Abstract

The objectives of this study are to describe appropriateness and drug treatment of comorbidities in fibromyalgia (FM). Cross-sectional study of a group of patients. Number of drugs, indication, duration and appropriateness of prescriptions were evaluated. Patients were classified as: group 1, (FM/FM) previous FM diagnosis and fulfilling criteria; group 2, (noFM/noFM) other diagnosis and not fulfilling criteria; and group 3, (noFM/FM) other diagnosis but fulfilling criteria. Drugs were classified into drugs for nervous system, analgesics/NSAID and drugs for other comorbidities. Appropriateness was evaluated following clinical therapeutic guidelines. A total of 159 patients were included in the study and classified into group 1, with 59 patients; group 2, with 67 patients; and group 3, with 33 patients.
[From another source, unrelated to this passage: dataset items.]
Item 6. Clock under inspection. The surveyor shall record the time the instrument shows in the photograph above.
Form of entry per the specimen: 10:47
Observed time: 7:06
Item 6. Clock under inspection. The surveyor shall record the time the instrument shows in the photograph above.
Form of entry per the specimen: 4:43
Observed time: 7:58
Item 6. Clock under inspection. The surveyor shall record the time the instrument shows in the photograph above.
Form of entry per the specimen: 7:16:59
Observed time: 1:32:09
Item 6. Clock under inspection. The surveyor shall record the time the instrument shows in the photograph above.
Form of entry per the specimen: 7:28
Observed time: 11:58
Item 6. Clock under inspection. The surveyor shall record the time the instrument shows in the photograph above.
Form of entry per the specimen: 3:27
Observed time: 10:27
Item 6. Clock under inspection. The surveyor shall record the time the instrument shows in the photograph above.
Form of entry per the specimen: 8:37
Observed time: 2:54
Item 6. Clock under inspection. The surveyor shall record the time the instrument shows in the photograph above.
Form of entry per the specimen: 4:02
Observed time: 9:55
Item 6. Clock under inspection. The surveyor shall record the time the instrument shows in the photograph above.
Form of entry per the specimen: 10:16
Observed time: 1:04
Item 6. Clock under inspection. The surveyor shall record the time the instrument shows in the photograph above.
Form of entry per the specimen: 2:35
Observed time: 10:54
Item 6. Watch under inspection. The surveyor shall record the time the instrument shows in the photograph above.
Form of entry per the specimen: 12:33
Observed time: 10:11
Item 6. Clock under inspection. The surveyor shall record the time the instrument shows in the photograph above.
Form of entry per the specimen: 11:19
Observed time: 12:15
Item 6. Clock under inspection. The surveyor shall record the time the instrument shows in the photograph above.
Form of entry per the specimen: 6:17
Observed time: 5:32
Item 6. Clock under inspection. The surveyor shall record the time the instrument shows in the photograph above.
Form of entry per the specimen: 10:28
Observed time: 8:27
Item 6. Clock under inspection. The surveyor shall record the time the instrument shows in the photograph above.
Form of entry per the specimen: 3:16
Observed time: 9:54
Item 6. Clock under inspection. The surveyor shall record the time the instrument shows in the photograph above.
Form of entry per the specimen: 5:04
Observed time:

Group 1 received a greater number of different drugs and for a longer period of time, there were less severe comorbidities and more unjustified treatments. No difference was found between the other two groups. Major opioids were only consumed in group 1. Also, in group 1, 45.8 % of patients were attended in psychiatry versus 15.6 % in group 3 and 3 % in group 2. The number of somatic symptoms correlated significantly with the number of drugs. Nervous system treatments were of shorter duration than other drug treatments. There was no difference in severe comorbidities. Comorbidities in FM are similar to those of other patients, but they receive more drugs and for a longer period of time. Drugs for nervous system comorbidities are introduced later, when other somatic symptoms are already treated. In patients with FM the treatments for mild comorbidities are not well justified.

Highlights

  • It is widely known that fibromyalgia (FM) is a condition with numerous symptoms that virtually involve any organ or system [1]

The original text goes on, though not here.